◆ **Study text**:

((

Country results profile: Transitioning from post-conflict to long-term development

News and Press Release
Originally published


Since 2003, Liberia has achieved great progress in the face of considerable difficulties and risks. It has held democratic elections, reestablished a public financial management system, begun rebuilding public sector institutions, reestablished the delivery of some essential public services, and laid the foundations of a local government system. These efforts culminated in June 2010 when official creditors agreed to US$2.7 billion of Liberia’s debt.


Liberia has made enormous strides since achieving peace in 2003. But following 14 years of civil war, the country faces monumental challenges in completely rebuilding state institutions, shattered national infrastructure, restarting service delivery, and above all helping individual citizens contribute to economic growth and the rebuilding of the state.

))

◆ **Problems and tasks**:
A. List the accomplishments since 2003 that the Liberia profile says the country has achieved.
B. Extend the Liberia profile with new text that picks up after its final sentence.

◆ **Records from a dataset**:
((

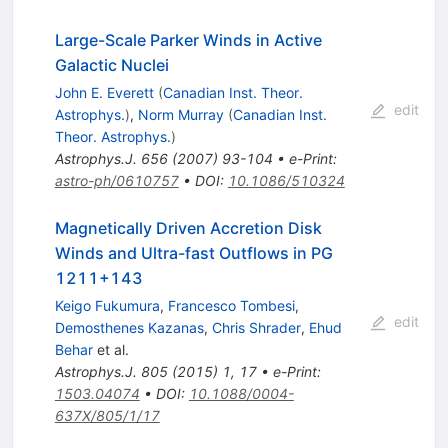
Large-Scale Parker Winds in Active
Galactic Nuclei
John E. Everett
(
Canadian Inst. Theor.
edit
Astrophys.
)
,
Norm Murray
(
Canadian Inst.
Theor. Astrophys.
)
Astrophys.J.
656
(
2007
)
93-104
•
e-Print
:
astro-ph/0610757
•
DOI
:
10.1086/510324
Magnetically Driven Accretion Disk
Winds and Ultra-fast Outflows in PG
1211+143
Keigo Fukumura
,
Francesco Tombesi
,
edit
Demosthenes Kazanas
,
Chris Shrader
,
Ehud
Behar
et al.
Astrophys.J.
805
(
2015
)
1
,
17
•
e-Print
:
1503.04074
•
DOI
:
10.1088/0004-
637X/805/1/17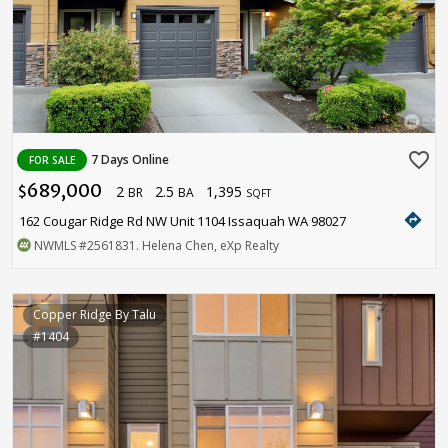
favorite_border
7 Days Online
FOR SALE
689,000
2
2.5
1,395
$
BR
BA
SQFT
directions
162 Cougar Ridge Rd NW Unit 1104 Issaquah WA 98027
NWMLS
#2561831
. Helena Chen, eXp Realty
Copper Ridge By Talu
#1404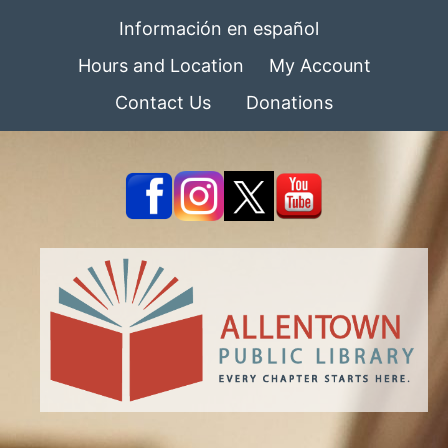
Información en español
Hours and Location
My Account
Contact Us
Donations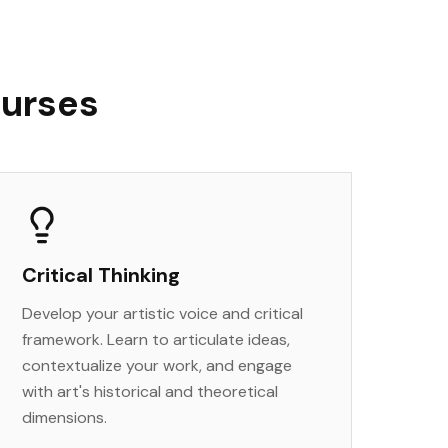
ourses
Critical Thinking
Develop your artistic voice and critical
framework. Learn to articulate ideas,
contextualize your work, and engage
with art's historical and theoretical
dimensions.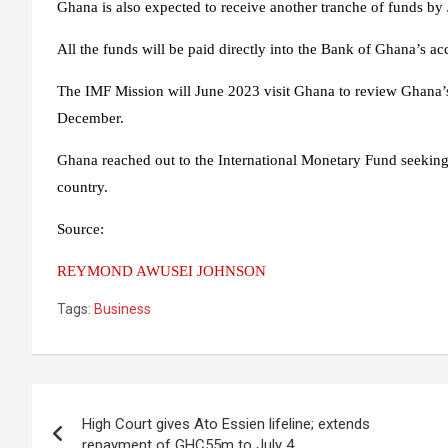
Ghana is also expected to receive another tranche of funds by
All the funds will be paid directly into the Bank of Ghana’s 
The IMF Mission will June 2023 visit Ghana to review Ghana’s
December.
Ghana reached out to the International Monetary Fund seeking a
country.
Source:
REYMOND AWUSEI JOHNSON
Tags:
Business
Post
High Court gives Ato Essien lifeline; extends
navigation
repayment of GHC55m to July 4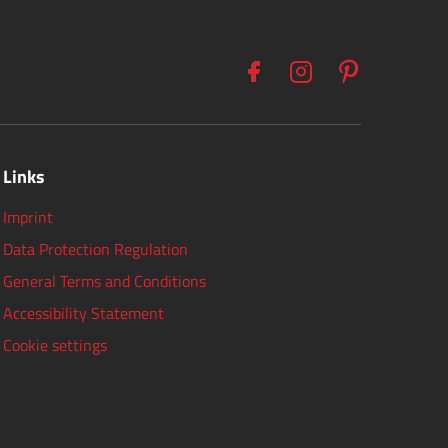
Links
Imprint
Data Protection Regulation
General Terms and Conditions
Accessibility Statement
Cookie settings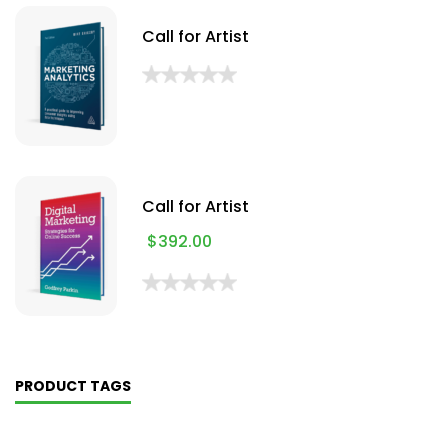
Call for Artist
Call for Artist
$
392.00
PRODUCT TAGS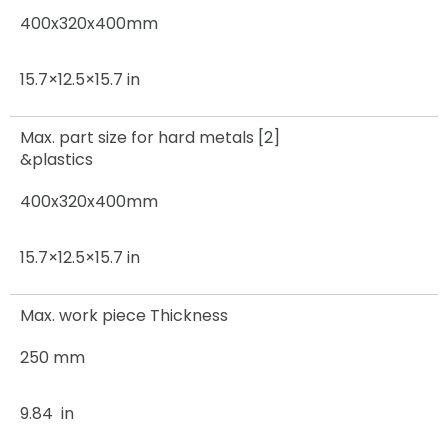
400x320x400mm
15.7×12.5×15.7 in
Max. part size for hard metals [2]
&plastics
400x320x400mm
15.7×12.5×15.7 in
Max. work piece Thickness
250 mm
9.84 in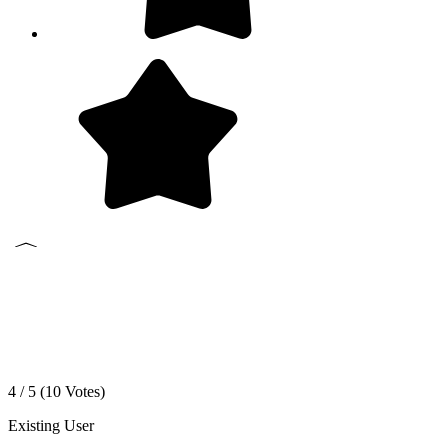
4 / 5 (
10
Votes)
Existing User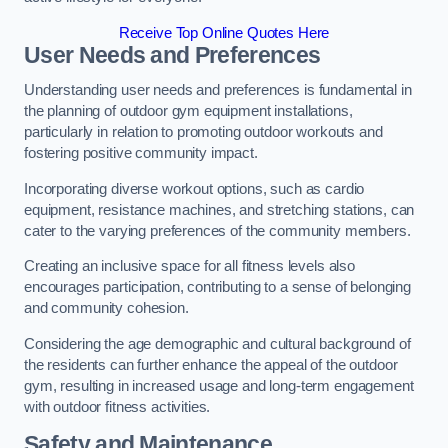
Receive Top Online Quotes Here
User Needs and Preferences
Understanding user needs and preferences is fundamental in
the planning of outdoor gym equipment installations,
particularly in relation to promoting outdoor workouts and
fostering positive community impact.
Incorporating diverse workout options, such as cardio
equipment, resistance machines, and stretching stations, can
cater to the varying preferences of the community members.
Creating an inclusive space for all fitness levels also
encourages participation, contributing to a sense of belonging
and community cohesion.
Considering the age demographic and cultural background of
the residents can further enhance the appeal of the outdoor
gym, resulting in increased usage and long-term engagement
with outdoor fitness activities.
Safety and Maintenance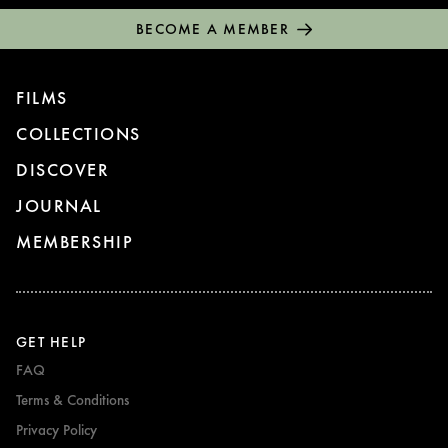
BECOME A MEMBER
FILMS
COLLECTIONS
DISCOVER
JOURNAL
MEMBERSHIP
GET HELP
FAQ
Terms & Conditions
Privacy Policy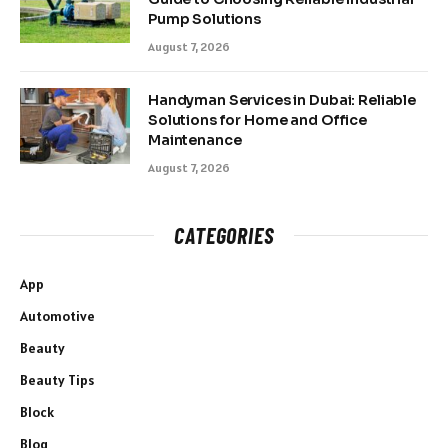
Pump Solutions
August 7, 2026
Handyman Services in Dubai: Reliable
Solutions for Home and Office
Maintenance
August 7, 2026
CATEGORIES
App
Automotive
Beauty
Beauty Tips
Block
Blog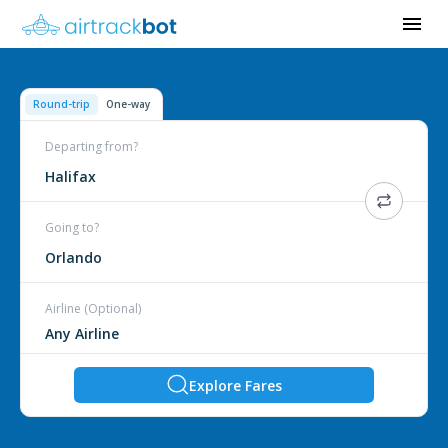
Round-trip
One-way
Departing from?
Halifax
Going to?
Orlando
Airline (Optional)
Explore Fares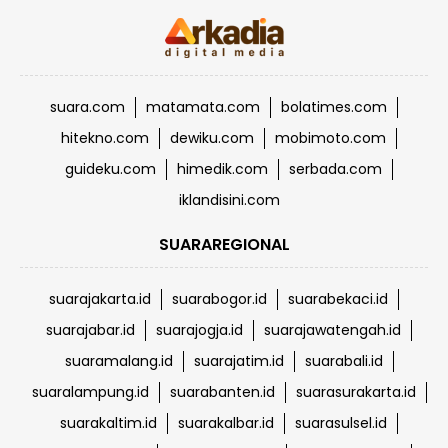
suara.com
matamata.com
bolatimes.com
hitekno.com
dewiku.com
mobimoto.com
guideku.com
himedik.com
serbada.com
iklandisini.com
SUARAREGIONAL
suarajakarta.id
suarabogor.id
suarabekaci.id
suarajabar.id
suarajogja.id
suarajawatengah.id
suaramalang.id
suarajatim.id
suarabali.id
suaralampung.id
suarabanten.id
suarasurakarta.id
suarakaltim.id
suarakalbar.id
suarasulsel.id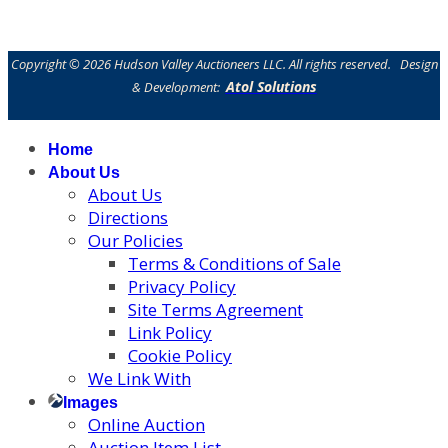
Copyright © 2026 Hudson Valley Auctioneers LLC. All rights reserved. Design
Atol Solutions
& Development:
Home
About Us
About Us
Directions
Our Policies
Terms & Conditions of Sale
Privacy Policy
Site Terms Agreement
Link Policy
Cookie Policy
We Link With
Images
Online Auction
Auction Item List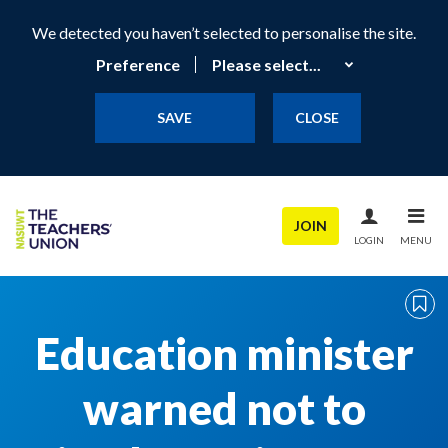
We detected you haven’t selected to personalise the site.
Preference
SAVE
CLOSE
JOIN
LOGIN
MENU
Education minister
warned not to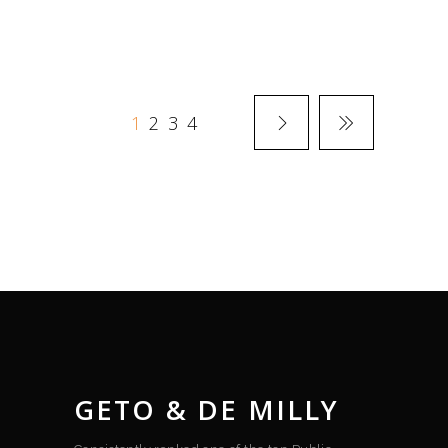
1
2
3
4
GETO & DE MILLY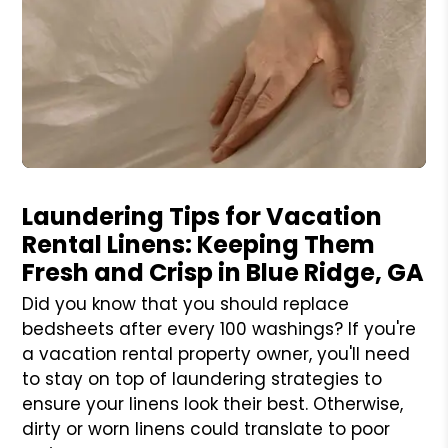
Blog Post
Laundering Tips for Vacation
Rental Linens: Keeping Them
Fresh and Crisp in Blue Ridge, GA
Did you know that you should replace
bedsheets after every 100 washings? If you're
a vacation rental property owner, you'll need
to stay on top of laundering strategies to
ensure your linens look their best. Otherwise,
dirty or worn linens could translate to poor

))

◆ **List of answers**:
A.
- Held democratic elections
- Reestablished a public financial management system
- Begun rebuilding public sector institutions
- Reestablished the delivery of some essential public services
- Laid the foundations of a local government system

B.
Liberia remains one of the poorest countries in the world, with extremely low development indicators. Health and education services were primarily provided by non-governmental organizations (NGOs) during the war years. The government faces significant institutional, monetary, and capacity challenges in getting service delivery up and running.

Liberia has the potential for strong economic growth, given its reconstruction boom, but economic recovery has been heavily impacted by the global economic crisis. Growth has slowed considerably to 4.6 percent in 2009, but is expected to rebound to 8.5 percent by 2011. Per capita public spending remains one of the lowest in the world (US$68 in Fiscal Year 2009/10), making Liberia highly dependent on foreign aid. Low capacity for revenue generation compounds this situation.


In Liberia, the International Development Association (IDA) is focusing on three main fronts: (i) rebuilding core state functions and institutions; (ii) rehabilitating infrastructure to jump-start economic growth; and (iii) facilitating pro-poor growth in addition to pursuing crosscutting objectives of capacity development, gender equality, and the environment.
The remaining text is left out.